_INPUT DATA:_

**********

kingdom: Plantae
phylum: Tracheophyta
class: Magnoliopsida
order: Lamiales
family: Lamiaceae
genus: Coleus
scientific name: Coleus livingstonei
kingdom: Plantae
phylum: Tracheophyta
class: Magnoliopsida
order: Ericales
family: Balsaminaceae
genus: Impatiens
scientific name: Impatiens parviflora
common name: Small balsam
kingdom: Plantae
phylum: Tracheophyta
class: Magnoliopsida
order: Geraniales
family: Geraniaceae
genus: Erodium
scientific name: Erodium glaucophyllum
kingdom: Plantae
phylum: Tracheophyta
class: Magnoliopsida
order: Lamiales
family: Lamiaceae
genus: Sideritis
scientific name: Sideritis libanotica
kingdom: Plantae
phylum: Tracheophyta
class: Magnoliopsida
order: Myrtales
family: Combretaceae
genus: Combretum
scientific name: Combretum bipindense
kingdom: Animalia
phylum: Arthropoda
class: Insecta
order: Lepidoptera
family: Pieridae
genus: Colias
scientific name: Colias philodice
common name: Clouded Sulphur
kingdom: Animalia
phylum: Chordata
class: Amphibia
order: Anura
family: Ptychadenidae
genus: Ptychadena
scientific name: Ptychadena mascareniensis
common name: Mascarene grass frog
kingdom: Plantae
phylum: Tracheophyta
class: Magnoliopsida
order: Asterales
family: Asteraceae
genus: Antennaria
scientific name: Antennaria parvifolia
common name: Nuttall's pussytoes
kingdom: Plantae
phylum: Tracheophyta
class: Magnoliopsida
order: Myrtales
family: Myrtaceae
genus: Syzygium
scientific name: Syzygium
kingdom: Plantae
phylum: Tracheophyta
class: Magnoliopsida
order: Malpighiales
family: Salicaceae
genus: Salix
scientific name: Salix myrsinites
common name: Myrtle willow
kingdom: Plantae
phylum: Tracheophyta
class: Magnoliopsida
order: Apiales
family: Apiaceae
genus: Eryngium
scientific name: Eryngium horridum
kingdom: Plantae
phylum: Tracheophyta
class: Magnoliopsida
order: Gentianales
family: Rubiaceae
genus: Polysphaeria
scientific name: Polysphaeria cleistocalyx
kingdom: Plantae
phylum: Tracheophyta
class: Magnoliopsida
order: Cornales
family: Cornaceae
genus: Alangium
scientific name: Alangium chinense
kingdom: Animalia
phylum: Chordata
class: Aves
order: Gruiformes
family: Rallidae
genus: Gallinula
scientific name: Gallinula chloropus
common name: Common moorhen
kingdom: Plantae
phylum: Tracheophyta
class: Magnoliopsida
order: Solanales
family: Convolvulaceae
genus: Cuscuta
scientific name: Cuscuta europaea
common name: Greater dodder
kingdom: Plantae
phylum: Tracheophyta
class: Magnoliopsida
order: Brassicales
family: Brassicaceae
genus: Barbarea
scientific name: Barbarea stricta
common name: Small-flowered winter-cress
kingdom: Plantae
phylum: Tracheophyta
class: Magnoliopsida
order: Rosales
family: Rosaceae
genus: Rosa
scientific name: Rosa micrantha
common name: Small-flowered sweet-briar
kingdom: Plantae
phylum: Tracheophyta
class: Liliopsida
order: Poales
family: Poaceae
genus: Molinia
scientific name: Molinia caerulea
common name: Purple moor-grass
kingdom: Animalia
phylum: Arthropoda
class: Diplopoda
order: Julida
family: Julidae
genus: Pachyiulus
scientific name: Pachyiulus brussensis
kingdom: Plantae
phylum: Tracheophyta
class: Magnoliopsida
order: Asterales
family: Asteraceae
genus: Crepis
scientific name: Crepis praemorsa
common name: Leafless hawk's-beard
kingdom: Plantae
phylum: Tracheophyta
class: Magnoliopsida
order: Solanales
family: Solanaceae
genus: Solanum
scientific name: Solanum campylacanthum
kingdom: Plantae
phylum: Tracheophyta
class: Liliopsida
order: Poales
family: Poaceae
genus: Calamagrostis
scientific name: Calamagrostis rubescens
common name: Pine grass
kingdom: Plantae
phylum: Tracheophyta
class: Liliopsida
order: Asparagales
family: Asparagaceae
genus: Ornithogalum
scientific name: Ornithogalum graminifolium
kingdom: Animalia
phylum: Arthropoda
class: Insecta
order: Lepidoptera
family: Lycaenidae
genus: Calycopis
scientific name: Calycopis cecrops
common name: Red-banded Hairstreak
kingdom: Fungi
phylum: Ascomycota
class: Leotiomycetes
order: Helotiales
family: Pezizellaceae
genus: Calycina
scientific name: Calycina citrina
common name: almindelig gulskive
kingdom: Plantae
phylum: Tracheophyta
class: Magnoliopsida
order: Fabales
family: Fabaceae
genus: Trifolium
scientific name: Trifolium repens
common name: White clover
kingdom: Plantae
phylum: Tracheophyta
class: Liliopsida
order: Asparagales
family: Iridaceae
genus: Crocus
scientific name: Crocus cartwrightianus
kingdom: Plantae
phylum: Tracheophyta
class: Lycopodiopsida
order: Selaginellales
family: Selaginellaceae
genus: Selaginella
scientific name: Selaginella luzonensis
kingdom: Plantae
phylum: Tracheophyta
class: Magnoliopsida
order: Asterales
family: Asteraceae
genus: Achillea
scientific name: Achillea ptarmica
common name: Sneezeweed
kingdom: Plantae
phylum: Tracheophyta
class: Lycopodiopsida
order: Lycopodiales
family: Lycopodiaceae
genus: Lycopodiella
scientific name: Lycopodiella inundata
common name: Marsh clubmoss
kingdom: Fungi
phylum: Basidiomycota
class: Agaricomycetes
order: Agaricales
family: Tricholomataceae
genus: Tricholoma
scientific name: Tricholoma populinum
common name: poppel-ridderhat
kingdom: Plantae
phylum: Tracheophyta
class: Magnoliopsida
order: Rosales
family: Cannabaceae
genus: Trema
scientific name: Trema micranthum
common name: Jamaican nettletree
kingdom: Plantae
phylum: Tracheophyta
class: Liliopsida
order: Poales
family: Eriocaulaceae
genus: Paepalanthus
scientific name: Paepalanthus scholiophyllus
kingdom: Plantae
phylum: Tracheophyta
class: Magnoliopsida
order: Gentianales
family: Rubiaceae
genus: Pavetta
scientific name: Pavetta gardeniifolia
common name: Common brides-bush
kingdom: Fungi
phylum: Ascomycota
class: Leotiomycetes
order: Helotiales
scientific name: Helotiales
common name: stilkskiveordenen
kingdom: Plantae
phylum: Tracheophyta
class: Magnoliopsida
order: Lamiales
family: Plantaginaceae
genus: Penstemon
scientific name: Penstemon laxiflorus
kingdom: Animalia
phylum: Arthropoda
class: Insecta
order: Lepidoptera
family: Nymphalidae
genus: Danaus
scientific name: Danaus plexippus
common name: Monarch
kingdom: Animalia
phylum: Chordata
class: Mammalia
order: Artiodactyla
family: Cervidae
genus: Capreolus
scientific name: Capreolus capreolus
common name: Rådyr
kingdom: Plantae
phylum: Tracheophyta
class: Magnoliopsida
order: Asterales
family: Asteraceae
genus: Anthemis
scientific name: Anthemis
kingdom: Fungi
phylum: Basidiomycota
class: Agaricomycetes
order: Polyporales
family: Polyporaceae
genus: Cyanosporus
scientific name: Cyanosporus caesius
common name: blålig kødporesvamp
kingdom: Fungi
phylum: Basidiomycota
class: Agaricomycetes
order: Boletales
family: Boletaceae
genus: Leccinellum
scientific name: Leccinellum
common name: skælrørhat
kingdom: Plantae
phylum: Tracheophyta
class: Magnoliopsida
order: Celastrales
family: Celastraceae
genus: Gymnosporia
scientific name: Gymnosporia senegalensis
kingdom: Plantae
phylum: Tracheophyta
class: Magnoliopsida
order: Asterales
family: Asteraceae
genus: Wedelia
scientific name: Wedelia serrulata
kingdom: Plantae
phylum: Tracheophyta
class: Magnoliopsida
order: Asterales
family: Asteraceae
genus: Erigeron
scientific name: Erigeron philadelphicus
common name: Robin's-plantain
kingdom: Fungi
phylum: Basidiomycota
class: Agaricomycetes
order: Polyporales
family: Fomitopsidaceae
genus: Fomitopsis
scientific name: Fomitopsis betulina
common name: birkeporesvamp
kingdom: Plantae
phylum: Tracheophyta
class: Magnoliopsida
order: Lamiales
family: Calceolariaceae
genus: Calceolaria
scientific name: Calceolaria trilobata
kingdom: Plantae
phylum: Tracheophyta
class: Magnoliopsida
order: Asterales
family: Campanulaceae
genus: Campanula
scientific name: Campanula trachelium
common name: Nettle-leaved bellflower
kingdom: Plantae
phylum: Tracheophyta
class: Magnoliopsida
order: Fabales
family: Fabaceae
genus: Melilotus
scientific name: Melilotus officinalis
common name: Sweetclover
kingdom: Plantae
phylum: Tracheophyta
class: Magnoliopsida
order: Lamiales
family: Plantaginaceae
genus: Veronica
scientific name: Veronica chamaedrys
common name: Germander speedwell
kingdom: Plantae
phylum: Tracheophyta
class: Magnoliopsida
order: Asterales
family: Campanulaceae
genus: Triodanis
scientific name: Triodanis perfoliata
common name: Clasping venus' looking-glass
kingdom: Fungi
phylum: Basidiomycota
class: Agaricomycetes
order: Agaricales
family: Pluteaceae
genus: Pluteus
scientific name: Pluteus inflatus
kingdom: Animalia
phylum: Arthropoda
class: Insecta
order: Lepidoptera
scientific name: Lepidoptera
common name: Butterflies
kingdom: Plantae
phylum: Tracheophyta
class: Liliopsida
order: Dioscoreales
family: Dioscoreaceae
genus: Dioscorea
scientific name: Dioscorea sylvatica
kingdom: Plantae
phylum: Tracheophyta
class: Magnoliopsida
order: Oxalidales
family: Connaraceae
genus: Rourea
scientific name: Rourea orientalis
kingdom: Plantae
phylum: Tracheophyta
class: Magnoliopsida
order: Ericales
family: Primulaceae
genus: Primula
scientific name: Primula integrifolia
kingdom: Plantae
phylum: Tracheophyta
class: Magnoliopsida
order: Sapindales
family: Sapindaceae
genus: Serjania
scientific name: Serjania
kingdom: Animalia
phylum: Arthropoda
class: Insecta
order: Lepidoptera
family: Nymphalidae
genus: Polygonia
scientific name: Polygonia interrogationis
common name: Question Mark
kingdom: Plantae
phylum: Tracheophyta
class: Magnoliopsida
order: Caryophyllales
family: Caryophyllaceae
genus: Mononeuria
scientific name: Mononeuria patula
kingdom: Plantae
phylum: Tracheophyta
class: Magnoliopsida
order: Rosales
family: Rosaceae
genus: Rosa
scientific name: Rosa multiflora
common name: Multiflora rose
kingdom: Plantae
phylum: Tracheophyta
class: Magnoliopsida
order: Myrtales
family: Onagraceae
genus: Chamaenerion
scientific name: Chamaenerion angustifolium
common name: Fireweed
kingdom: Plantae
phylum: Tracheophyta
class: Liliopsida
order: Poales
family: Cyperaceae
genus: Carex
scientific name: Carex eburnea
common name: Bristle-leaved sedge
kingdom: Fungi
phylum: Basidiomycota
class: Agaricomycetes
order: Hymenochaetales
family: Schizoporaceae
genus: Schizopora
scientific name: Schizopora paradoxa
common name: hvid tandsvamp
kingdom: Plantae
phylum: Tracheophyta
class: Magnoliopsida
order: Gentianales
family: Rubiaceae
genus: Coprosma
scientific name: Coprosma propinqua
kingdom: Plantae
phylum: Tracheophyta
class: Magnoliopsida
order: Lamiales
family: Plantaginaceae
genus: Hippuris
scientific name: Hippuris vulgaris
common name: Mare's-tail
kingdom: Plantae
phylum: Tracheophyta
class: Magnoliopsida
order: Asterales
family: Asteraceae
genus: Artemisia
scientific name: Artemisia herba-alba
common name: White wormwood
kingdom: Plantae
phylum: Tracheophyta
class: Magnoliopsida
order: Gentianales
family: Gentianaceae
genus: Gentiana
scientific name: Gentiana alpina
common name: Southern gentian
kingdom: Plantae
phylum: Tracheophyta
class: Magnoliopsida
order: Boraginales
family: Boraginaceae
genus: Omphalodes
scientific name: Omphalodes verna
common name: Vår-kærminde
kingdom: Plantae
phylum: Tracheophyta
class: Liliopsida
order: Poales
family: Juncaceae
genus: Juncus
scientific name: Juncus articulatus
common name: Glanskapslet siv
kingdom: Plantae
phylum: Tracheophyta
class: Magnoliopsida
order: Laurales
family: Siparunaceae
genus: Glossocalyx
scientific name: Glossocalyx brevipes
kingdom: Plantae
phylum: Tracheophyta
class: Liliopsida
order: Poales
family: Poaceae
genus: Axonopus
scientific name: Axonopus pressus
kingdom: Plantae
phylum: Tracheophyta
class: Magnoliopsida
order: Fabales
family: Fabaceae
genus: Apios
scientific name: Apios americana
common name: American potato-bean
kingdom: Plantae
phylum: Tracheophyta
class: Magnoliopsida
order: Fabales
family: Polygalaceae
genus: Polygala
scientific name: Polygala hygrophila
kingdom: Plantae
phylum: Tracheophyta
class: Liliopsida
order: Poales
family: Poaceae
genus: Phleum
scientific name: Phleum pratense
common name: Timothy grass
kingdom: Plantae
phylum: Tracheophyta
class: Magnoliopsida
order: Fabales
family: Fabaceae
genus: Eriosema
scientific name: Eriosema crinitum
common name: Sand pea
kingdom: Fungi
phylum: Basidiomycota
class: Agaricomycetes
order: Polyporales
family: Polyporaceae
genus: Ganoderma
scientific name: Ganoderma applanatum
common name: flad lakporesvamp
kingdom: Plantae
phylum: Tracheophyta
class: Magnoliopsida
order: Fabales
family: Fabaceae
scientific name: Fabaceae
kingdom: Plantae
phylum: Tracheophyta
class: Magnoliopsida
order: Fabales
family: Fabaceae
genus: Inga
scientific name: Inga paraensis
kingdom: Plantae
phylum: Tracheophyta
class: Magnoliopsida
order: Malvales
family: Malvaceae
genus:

**********

_WHAT NEEDS TO BE DONE:_
Reproduce the lines of the records unchanged, beginning at the line that contains "scientific name: Leccinellum" and ending after the line that contains "scientific name: Wedelia serrulata".

_FINAL RESULT:_
scientific name: Leccinellum
common name: skælrørhat
kingdom: Plantae
phylum: Tracheophyta
class: Magnoliopsida
order: Celastrales
family: Celastraceae
genus: Gymnosporia
scientific name: Gymnosporia senegalensis
kingdom: Plantae
phylum: Tracheophyta
class: Magnoliopsida
order: Asterales
family: Asteraceae
genus: Wedelia
scientific name: Wedelia serrulata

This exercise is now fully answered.